New Delhi: The chief of the Australian domestic intelligence agency has said that there’s “no reason to dispute” Canadian Prime Minister Justin Trudeau’s claims of a possible link between Indian government agents and the killing of Sikh separatist and Canadian citizen Hardeep Singh Nijjar.
In an interview with Australian news channel ABC News, Australian Security Intelligence Organisation (ASIO) director-general Mike Burgess stopped just short of endorsing the Canadian PM’s allegations.
His remarks on the sidelines of a public summit of Five Eyes intelligence partners in California, came after he was asked for his assessment of Canada's allegations.
"No reason to dispute what the Canadian government has said in this matter," ABC News quoted Burgess as saying.

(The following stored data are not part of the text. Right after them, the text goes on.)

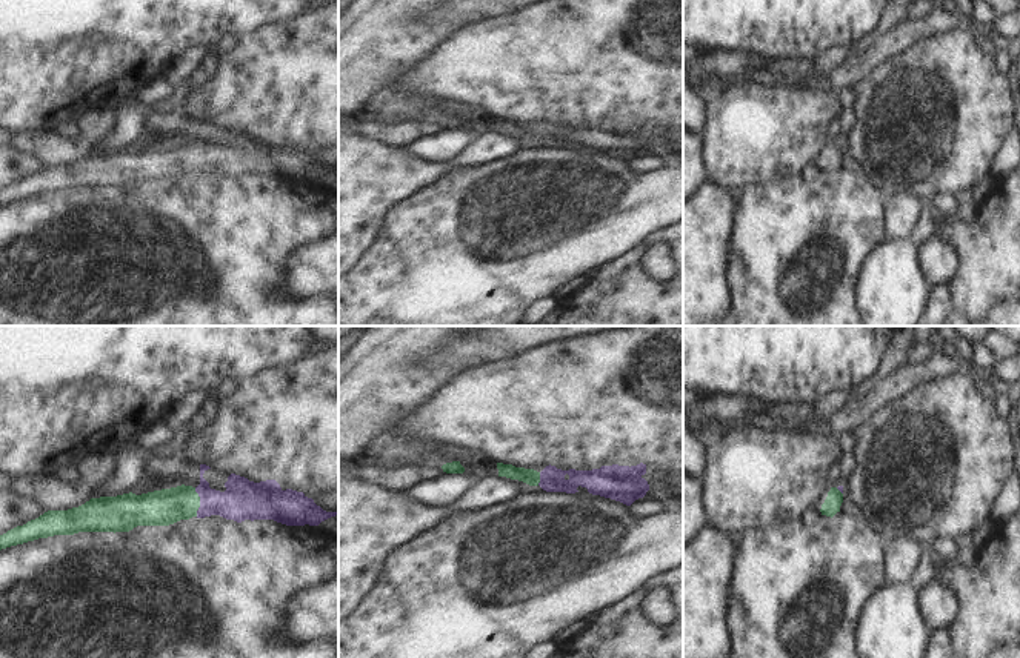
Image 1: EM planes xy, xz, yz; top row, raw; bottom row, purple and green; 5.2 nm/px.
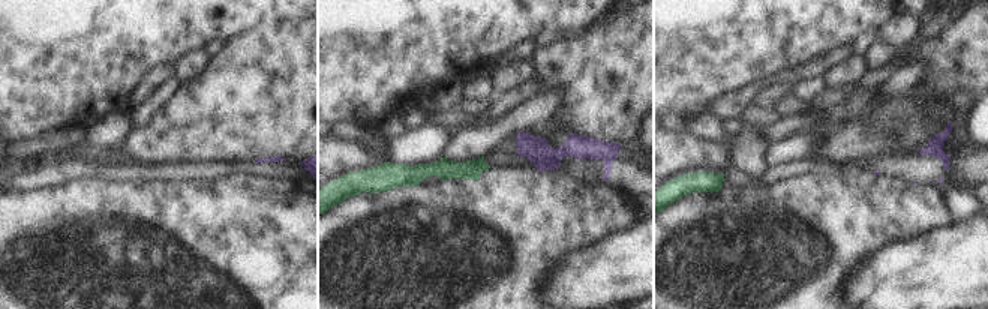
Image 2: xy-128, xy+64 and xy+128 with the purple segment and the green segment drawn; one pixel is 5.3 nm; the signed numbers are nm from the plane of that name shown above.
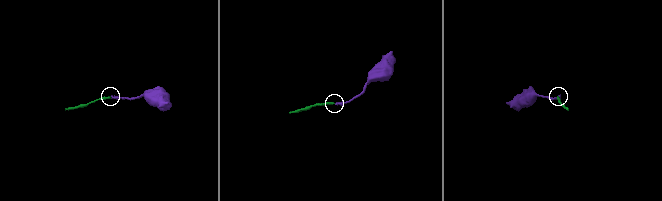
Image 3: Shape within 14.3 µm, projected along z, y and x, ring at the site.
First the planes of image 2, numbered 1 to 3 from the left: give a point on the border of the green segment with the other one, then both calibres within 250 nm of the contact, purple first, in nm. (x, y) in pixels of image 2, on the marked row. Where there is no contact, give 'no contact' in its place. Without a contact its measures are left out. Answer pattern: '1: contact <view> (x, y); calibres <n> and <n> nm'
1: no contact
2: no contact
3: no contact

"There's no doubt any allegation of any country being accused of carrying out an execution of a citizen in that country, it's a serious allegation, and something that we don't do and something that nations should not do," he added.
Australia is a member of the Quad group of countries that includes India and is also part of the Five Eyes intelligence alliance with the US, Canada, the UK, and New Zealand.
While addressing the Canadian Parliament, Trudeau had said that government authorities were investigating “credible allegations of potential links” between Indian government agents and the killing of Nijjar, chief of the pro-Khalistan outfit Khalistan Tiger Force and a designated terrorist in India, in June.
Trudeau’s allegations triggered a major diplomatic row between Canada and India with India rejecting the accusations as "absurd" and expelling a senior Canadian diplomat in response.
Nijjar was shot dead by unidentified assailants outside a gurdwara in Canada’s British Columbia on 18 June, kicking up a row that involved the two countries expelling each other’s diplomats.
As the row escalated, US Ambassador to Canada David Cohen admitted there was “shared intelligence among Five Eyes partners”.